→ Request:
Put every line of text from the rows below into a single numbered list, skipping blank lines. Leave the pictures out.

→ Dataset excerpts:
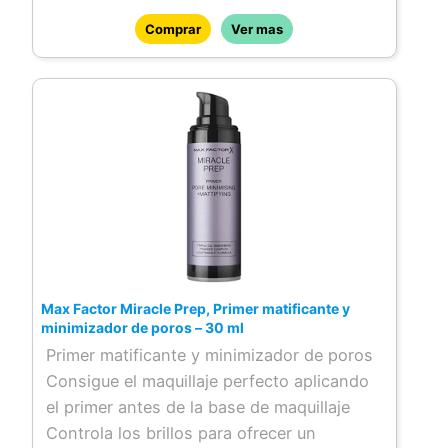
Comprar
Ver mas
Max Factor Miracle Prep, Primer matificante y
minimizador de poros – 30 ml
Primer matificante y minimizador de poros
Consigue el maquillaje perfecto aplicando
el primer antes de la base de maquillaje
Controla los brillos para ofrecer un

→ Written response:
1. Comprar
2. Ver mas
3. Max Factor Miracle Prep, Primer matificante y
4. minimizador de poros – 30 ml
5. Primer matificante y minimizador de poros
6. Consigue el maquillaje perfecto aplicando
7. el primer antes de la base de maquillaje
8. Controla los brillos para ofrecer un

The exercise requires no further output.